Yanking away, Lucien said, “It’s fine.” Her gentleness seeped into his blood and ate at him like the most volatile poison, and he could not let an antidote form and change his course now. “I’m fine.”
A glint of steel he’d come to know pierced through Sophie’s stare. “I don’t think the situation is fine. And it doesn’t appear as if you’re in any way fine about your brother’s death either.” As quickly as that fire had burned in her eyes, she softened her stance once again. “Will you tell me how long ago Josh died?”
Lucien didn’t even have to close his eyes to see his once-vibrant brother slip away from this world that terrible Monday night. “Almost eight years ago.” Christ, Lucien had been able to hear a Braves and Mets game on a TV in the background, and to this day he couldn’t listen or watch baseball without the desire to vomit.

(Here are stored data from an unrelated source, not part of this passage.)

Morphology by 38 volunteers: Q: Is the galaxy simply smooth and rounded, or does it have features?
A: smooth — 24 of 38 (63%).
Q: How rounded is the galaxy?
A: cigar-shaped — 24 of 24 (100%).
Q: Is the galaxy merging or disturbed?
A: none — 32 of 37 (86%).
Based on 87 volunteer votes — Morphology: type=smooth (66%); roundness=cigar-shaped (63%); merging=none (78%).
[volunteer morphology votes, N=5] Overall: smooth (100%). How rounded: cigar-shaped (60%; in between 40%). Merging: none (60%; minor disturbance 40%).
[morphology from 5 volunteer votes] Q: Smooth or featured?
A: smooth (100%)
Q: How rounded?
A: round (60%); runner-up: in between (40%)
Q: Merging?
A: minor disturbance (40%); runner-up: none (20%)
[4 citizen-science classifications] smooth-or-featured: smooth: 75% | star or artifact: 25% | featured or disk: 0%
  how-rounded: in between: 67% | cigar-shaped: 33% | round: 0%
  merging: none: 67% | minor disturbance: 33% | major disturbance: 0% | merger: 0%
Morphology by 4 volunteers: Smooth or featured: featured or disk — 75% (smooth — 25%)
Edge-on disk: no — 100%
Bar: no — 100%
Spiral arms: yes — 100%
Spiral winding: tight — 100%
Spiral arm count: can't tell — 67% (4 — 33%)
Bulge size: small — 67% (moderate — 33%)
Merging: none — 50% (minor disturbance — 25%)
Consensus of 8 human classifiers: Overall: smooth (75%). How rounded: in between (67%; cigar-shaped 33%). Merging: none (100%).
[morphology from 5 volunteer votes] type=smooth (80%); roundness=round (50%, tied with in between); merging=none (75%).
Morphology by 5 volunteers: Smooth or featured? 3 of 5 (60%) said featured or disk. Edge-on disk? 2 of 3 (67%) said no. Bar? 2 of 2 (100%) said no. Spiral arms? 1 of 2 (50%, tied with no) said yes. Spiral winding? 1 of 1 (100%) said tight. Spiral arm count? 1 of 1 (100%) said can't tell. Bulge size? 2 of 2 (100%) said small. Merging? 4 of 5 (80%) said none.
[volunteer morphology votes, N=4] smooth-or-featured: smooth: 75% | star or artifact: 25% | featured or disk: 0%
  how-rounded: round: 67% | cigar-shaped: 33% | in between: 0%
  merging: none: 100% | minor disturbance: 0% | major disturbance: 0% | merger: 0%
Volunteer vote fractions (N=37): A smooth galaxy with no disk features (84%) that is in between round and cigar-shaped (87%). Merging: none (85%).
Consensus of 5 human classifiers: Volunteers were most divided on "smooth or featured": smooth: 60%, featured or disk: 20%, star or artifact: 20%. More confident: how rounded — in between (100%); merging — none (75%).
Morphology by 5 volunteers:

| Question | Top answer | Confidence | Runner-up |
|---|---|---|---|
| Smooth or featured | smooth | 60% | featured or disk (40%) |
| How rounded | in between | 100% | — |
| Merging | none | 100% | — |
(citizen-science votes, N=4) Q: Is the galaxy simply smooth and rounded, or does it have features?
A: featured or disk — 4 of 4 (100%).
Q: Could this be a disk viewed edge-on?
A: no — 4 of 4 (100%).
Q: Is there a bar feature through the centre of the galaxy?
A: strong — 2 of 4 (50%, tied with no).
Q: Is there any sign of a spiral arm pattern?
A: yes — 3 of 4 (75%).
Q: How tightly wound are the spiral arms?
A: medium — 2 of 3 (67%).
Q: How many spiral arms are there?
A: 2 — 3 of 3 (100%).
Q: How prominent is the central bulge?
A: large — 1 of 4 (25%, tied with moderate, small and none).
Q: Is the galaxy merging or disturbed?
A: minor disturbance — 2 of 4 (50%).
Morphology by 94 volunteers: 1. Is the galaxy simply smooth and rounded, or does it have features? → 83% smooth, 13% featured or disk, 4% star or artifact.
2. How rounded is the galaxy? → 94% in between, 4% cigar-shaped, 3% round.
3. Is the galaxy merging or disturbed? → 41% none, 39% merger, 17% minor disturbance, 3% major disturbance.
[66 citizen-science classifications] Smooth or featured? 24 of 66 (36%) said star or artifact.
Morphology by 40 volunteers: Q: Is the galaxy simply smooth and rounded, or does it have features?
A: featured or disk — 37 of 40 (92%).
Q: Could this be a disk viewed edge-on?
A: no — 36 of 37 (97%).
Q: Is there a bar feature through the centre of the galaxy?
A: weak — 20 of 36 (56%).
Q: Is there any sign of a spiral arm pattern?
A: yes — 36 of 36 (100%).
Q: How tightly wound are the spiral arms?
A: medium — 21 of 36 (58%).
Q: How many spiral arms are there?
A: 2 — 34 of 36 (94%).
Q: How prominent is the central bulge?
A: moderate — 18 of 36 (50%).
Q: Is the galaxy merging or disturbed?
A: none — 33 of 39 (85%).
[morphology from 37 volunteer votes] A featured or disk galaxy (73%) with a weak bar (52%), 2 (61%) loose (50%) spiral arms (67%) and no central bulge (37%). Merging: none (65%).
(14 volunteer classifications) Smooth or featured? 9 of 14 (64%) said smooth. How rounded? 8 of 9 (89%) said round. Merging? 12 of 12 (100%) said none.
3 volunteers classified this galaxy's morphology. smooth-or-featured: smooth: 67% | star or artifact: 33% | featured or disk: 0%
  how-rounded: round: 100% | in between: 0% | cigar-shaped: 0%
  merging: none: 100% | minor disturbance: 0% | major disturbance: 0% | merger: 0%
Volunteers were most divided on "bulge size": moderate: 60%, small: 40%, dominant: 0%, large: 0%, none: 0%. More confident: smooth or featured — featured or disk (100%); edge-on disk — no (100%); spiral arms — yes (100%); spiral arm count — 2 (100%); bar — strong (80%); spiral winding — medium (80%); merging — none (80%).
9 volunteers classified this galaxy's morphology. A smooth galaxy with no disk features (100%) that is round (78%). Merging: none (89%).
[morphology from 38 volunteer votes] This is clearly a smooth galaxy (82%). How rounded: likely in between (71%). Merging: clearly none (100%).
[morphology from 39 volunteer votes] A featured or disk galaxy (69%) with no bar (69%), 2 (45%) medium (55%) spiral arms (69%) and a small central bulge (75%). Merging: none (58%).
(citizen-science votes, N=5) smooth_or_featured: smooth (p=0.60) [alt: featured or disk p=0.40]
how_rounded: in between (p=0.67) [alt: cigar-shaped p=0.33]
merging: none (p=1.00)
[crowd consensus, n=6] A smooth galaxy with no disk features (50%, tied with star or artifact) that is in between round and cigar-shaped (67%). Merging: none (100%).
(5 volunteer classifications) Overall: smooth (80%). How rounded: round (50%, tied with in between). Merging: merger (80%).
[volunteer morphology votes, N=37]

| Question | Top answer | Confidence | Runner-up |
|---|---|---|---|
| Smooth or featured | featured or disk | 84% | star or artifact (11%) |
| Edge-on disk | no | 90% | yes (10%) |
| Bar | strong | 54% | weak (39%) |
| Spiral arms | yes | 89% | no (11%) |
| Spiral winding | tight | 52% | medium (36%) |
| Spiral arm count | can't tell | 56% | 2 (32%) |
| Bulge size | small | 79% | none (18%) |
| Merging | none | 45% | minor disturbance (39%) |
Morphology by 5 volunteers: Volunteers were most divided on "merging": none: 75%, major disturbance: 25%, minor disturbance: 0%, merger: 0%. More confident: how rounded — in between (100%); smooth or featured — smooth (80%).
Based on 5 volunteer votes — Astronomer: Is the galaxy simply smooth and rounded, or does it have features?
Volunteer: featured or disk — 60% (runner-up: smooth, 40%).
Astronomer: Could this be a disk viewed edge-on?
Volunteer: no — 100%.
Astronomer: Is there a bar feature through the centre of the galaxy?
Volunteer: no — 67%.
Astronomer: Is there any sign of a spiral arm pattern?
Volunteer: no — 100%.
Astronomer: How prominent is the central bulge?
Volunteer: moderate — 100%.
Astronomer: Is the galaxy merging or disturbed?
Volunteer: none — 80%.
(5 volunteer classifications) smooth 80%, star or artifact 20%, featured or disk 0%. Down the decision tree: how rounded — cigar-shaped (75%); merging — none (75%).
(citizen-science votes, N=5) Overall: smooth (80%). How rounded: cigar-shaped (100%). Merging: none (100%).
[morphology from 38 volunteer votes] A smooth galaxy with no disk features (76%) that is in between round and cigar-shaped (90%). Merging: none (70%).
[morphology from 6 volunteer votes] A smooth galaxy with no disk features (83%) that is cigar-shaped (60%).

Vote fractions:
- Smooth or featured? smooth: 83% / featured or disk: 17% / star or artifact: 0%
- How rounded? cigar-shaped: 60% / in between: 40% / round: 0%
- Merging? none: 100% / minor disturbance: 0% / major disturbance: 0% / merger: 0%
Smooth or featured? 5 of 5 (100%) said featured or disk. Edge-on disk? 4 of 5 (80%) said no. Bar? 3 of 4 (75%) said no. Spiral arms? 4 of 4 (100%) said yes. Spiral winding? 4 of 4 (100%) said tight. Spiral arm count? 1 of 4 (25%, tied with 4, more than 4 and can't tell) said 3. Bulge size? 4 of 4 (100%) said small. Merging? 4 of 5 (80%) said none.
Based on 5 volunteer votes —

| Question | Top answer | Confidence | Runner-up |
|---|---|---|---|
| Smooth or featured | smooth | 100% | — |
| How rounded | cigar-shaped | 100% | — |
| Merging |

“He must have been a young man,” Sophie murmured.
“Yes.” Lucien practically growled the agreement. “Still too full of piss and passion to slow down and embrace all the gifts he had in his life.” An avalanche of memories, ones of anger, disgust, and impatience Lucien couldn’t bear to see or share shoved at his conscience. Internally, in silence, he fought to mute them and force them back into the darkness where they couldn’t color the facts of how Josh had died. “Josh didn’t get the chance to become a man.” Lucien clung to the hard choices he’d made those many years ago, designed to push Josh to do just that. Heat grew in Lucien’s belly, and he glared at the woman next to him, the one who would unknowingly assist him in putting balance back into the universe. “He needed more time to settle himself, and he would have excelled, but he wasn’t given the chance.”
As Sophie reached up and cupped Lucien’s face, a sheen in her eyes made her gaze glitter with too much brightness. “Nobody wants to hear about silver linings, but you can take some solace in that he at least got to see his son born and have a few years in his life before he passed away. That’s something. More than a lot of fathers and children get.”
Pictures of a delivery room without Josh in it because his lover was too good a seducer, and how Josh could understand nothing more than pleasing that bastard, threw more tinder on the inferno growing in Lucien. Grit coated his words as he said, “He needed more time to grow and understand what was important, and it was stolen from him.”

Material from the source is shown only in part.